The Guardian view on Uzbekistan: the death of a president – or perhaps not

Uzbek women pose for a photo in front of a banner showing President Islam Karimov, right, with Kazakh President Nursultan Nazarbayev, during an Independence Day celebration in a park in Tashkent, 1 September 2016
Uzbek women pose for a photo in front of a banner showing President Islam Karimov, right, with Kazakh President Nursultan Nazarbayev, during an Independence Day celebration in a park in Tashkent, 1 September 2016. Photograph: Umida Akhmedova/AP

Nothing in this world can be said to be certain except death and taxes, Benjamin Franklin once observed. Islam Karimov appears to have challenged that rule. The death – or not – of Uzbekistan’s president remains as mysterious as it did several days ago, when first announced by a Russia-based news agency. His younger daughter declared that he had suffered a brain haemorrhage but was recovering. The government said he was receiving unspecified treatment, but has not elaborated or offered updates.

# Source data:
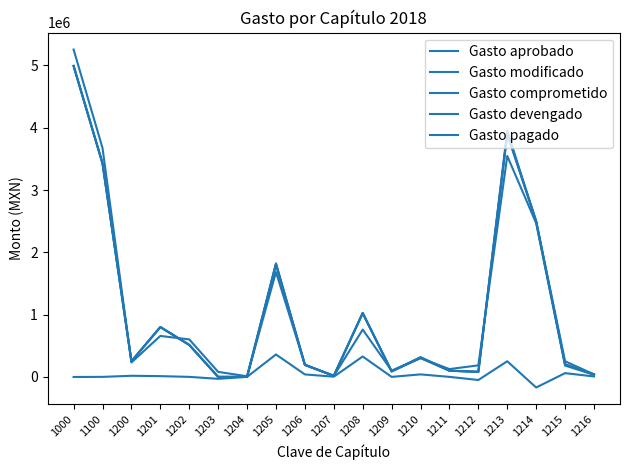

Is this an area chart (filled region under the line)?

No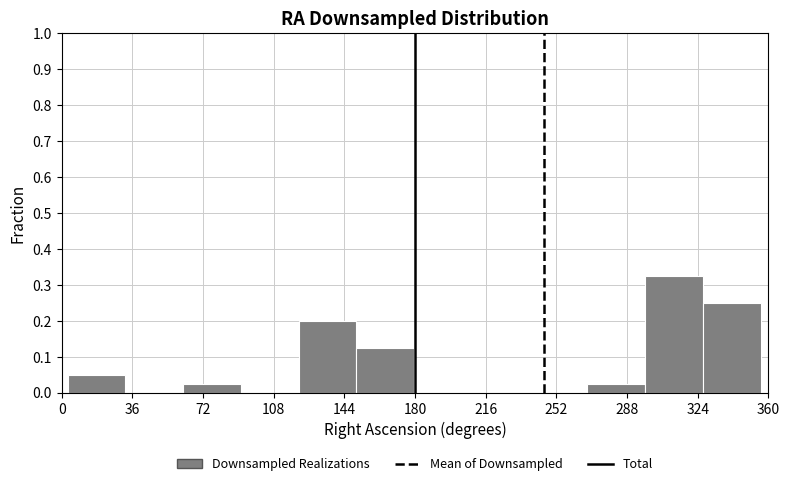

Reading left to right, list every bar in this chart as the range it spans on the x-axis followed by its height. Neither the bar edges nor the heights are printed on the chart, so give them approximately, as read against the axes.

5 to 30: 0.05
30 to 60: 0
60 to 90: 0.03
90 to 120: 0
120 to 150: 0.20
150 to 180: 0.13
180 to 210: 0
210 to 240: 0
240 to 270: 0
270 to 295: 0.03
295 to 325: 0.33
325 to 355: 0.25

# Required work:
Please copy the whole editorial on the Uzbek president's death word for word, from its headline through its last sentence.

# Result:
The Guardian view on Uzbekistan: the death of a president – or perhaps not

Uzbek women pose for a photo in front of a banner showing President Islam Karimov, right, with Kazakh President Nursultan Nazarbayev, during an Independence Day celebration in a park in Tashkent, 1 September 2016
Uzbek women pose for a photo in front of a banner showing President Islam Karimov, right, with Kazakh President Nursultan Nazarbayev, during an Independence Day celebration in a park in Tashkent, 1 September 2016. Photograph: Umida Akhmedova/AP

Nothing in this world can be said to be certain except death and taxes, Benjamin Franklin once observed. Islam Karimov appears to have challenged that rule. The death – or not – of Uzbekistan’s president remains as mysterious as it did several days ago, when first announced by a Russia-based news agency. His younger daughter declared that he had suffered a brain haemorrhage but was recovering. The government said he was receiving unspecified treatment, but has not elaborated or offered updates.